INPUT RECORDS ▸
++++++

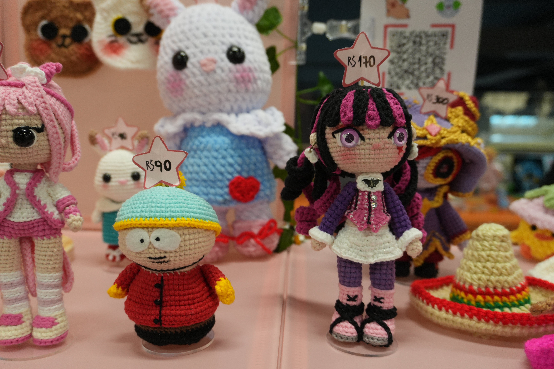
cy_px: 184
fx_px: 485
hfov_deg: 59.5
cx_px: 277
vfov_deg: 41.7
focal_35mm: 32
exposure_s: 1/60
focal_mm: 21
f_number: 4
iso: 640
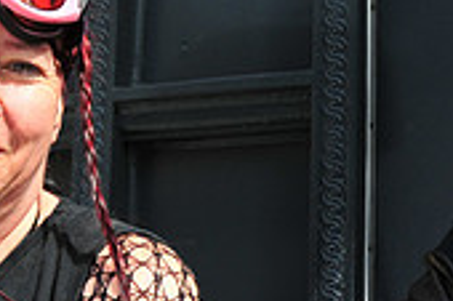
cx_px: 290
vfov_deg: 14.8
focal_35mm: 92
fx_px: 1157
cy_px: 228
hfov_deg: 22.1
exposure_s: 1/500
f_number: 5.6
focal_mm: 18
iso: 200
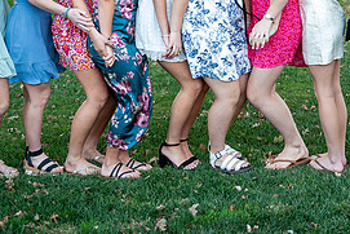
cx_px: 249
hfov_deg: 26.7
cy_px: -6
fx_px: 730
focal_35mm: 75
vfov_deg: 17.7
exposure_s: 1/500
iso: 1250
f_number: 2.8
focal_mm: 35
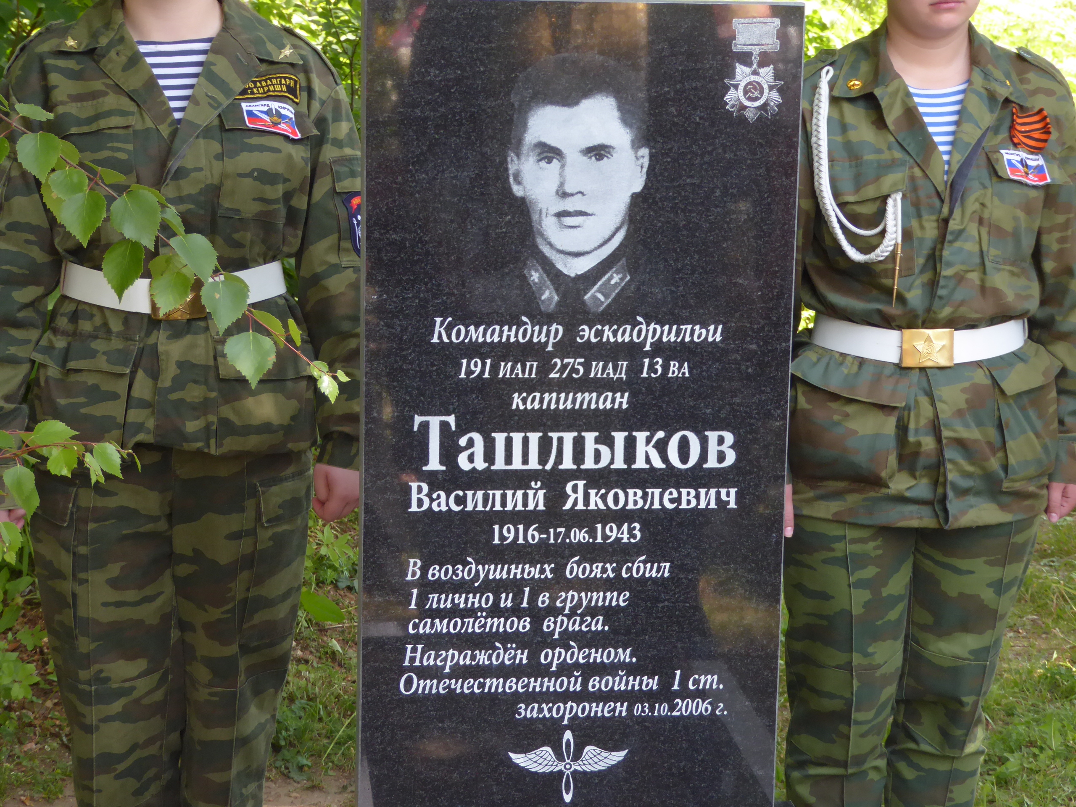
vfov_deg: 17.4
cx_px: 538
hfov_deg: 23.0
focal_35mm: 85
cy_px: 404
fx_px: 2642
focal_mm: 14.1
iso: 250
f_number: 4.7
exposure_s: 1/125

++++++

WHAT THE TASK REQUIRES ▸
Hand back the records above exactly as they are, pictures excluded.

ANSWER TO THE PROBLEM ▸
cy_px: 184
fx_px: 485
hfov_deg: 59.5
cx_px: 277
vfov_deg: 41.7
focal_35mm: 32
exposure_s: 1/60
focal_mm: 21
f_number: 4
iso: 640
cx_px: 290
vfov_deg: 14.8
focal_35mm: 92
fx_px: 1157
cy_px: 228
hfov_deg: 22.1
exposure_s: 1/500
f_number: 5.6
focal_mm: 18
iso: 200
cx_px: 249
hfov_deg: 26.7
cy_px: -6
fx_px: 730
focal_35mm: 75
vfov_deg: 17.7
exposure_s: 1/500
iso: 1250
f_number: 2.8
focal_mm: 35
vfov_deg: 17.4
cx_px: 538
hfov_deg: 23.0
focal_35mm: 85
cy_px: 404
fx_px: 2642
focal_mm: 14.1
iso: 250
f_number: 4.7
exposure_s: 1/125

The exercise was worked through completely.